Wonderpath began the way all good stories do: with a question. What if a curriculum could feel less like worksheets and more like a living story? What if art history could be the golden thread tying together writing, science, geography, and the human experience? What if learning felt like opening a door, not ticking a box?
Those questions became Wonderpath.
Learning that keeps its wonder.
Education should feel alive. It should spark questions, kindle creativity, and invite children and adults to see themselves as part of the larger human story. Too often, curricula flatten curiosity under drills and checklists.
Wonderpath flips the script. Every unit begins with an artist's story, unfolds through hands-on projects, and closes with reflection that connects knowledge to real life. That reflection happens across ages, around the same stories, at different depths. One table. Many ways in.
Built with care. Guided by curiosity.
Every semester follows a guiding theme. Every month lives inside the world of one artist. Learners move through living biographies, cross-curricular connections, and hands-on invitations using simple materials. Grownups get the context, standards, and support they need to feel rooted without needing to be experts first.
It is research-forward but written to be open-and-go. Accessible but never watered down. Playful but always respectful.

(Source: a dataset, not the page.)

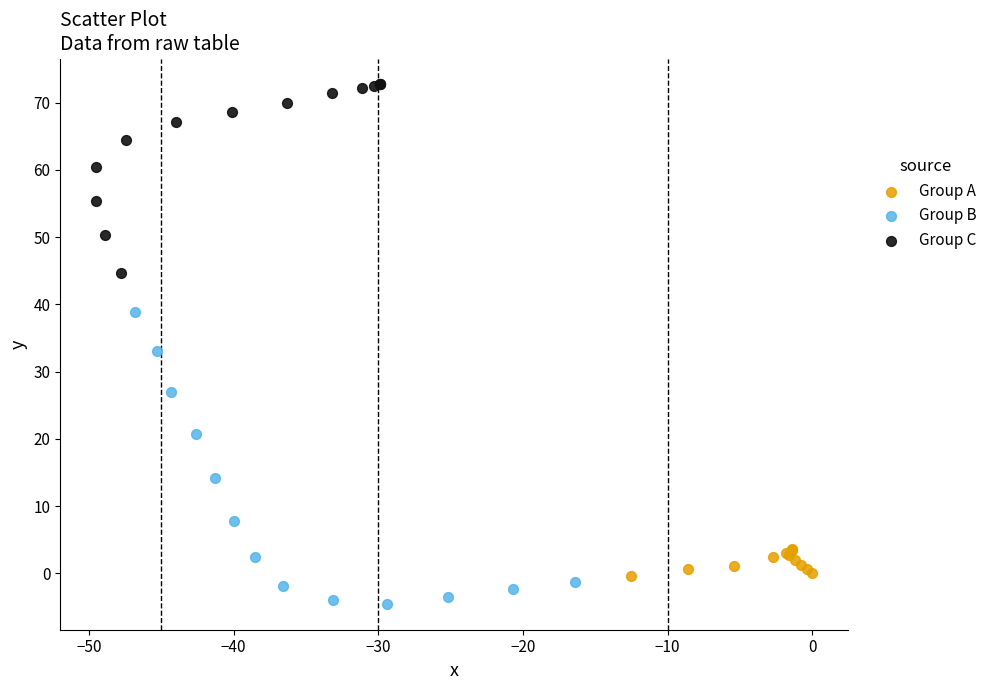

Which series has the largest Y range (max minus min)?

Group B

Wonderpath is secular, globally minded, and designed to celebrate diverse voices, small creators, and inclusive histories.
A Community of Wonder
Wonderpath is being used at kitchen tables, in co-ops, and in gallery halls. It has found a home with homeschool families, classroom educators, and museum education departments, including a partnership with the Evansville Museum of Arts, History and Science.
Wherever learning happens, Wonderpath adapts.
A note from Heather.
I built Wonderpath at my kitchen table, fueled by coffee and the deep belief that curiosity is the best teacher. It grew out of academic research and the very real need for something rigorous but flexible, secular but deeply respectful, and always filled with wonder. I'm so glad you found your way here.